▸ **JOB**:
Retype the material word for word, starting with its first line and ending with the line containing "weighted: weighted -> considers".
───
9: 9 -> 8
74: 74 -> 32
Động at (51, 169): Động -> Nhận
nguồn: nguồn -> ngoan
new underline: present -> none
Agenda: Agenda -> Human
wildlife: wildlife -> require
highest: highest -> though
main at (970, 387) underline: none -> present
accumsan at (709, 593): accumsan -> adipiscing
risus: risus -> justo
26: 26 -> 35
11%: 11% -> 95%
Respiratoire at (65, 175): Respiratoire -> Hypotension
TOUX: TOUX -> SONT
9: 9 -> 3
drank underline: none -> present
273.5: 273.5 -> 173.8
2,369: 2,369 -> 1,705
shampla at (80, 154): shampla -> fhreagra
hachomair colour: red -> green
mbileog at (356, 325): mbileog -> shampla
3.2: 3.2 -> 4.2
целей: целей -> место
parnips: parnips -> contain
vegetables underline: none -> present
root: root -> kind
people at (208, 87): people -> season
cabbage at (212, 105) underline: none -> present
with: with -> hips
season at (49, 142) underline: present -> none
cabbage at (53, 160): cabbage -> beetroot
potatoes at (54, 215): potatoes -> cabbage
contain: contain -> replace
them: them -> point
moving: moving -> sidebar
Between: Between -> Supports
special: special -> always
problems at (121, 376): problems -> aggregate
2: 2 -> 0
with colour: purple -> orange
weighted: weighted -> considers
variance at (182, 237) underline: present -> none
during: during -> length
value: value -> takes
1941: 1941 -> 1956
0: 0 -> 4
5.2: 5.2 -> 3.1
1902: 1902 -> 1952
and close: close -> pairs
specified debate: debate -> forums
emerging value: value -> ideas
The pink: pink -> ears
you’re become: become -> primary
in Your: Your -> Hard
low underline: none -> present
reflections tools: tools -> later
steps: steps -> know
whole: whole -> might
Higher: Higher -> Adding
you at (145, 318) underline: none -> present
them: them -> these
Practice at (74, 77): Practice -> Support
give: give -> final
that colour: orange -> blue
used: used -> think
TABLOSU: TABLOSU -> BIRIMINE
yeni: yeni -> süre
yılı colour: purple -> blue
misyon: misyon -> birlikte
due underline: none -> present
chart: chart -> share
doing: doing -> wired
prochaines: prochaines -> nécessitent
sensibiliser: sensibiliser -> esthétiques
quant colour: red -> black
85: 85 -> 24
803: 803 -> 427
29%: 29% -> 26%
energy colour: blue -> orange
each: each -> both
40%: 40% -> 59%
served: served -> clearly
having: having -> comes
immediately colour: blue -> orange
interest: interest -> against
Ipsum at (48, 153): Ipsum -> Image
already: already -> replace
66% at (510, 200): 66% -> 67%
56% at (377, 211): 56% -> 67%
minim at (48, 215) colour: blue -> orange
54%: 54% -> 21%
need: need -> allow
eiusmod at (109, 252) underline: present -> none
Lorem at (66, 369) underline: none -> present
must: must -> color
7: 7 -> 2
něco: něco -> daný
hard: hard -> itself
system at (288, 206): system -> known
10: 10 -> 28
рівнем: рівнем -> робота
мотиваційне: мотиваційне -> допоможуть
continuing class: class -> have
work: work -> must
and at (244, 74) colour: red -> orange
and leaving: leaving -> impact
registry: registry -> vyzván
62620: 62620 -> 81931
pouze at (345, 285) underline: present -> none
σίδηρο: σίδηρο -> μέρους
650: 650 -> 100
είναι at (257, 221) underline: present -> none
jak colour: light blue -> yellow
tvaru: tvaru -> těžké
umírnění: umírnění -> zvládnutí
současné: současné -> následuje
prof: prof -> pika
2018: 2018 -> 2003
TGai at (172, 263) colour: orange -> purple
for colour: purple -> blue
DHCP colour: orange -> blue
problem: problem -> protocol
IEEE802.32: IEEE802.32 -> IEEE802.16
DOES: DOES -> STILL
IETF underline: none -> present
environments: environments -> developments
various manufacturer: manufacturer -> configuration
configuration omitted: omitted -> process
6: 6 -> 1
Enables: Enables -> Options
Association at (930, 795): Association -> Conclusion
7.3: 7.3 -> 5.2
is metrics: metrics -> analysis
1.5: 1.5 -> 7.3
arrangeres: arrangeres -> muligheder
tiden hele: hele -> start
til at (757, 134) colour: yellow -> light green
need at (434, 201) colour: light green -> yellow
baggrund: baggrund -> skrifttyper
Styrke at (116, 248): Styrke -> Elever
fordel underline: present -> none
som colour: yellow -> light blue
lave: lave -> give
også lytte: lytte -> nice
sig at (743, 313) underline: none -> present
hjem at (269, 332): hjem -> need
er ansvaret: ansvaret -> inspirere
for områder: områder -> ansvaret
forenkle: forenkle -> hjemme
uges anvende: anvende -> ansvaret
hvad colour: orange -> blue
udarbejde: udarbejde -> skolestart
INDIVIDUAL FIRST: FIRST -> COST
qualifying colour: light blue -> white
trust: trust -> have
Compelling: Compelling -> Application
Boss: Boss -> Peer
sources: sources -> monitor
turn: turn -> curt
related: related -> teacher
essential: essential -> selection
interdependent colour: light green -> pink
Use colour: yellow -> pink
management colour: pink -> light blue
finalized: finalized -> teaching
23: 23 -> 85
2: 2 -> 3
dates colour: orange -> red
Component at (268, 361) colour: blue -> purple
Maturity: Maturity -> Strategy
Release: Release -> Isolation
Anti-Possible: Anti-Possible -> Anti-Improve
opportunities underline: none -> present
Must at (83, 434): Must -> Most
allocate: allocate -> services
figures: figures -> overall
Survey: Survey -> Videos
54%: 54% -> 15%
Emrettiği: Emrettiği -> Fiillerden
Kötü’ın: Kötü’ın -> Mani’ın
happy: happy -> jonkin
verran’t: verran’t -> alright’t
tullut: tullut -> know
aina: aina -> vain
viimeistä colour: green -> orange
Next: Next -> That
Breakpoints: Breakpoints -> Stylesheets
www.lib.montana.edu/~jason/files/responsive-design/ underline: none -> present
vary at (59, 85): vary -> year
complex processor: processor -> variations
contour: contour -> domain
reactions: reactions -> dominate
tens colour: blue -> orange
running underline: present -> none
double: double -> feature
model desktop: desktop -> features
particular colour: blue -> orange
───
▸ **RESULT BELOW**:
9: 9 -> 8
74: 74 -> 32
Động at (51, 169): Động -> Nhận
nguồn: nguồn -> ngoan
new underline: present -> none
Agenda: Agenda -> Human
wildlife: wildlife -> require
highest: highest -> though
main at (970, 387) underline: none -> present
accumsan at (709, 593): accumsan -> adipiscing
risus: risus -> justo
26: 26 -> 35
11%: 11% -> 95%
Respiratoire at (65, 175): Respiratoire -> Hypotension
TOUX: TOUX -> SONT
9: 9 -> 3
drank underline: none -> present
273.5: 273.5 -> 173.8
2,369: 2,369 -> 1,705
shampla at (80, 154): shampla -> fhreagra
hachomair colour: red -> green
mbileog at (356, 325): mbileog -> shampla
3.2: 3.2 -> 4.2
целей: целей -> место
parnips: parnips -> contain
vegetables underline: none -> present
root: root -> kind
people at (208, 87): people -> season
cabbage at (212, 105) underline: none -> present
with: with -> hips
season at (49, 142) underline: present -> none
cabbage at (53, 160): cabbage -> beetroot
potatoes at (54, 215): potatoes -> cabbage
contain: contain -> replace
them: them -> point
moving: moving -> sidebar
Between: Between -> Supports
special: special -> always
problems at (121, 376): problems -> aggregate
2: 2 -> 0
with colour: purple -> orange
weighted: weighted -> considers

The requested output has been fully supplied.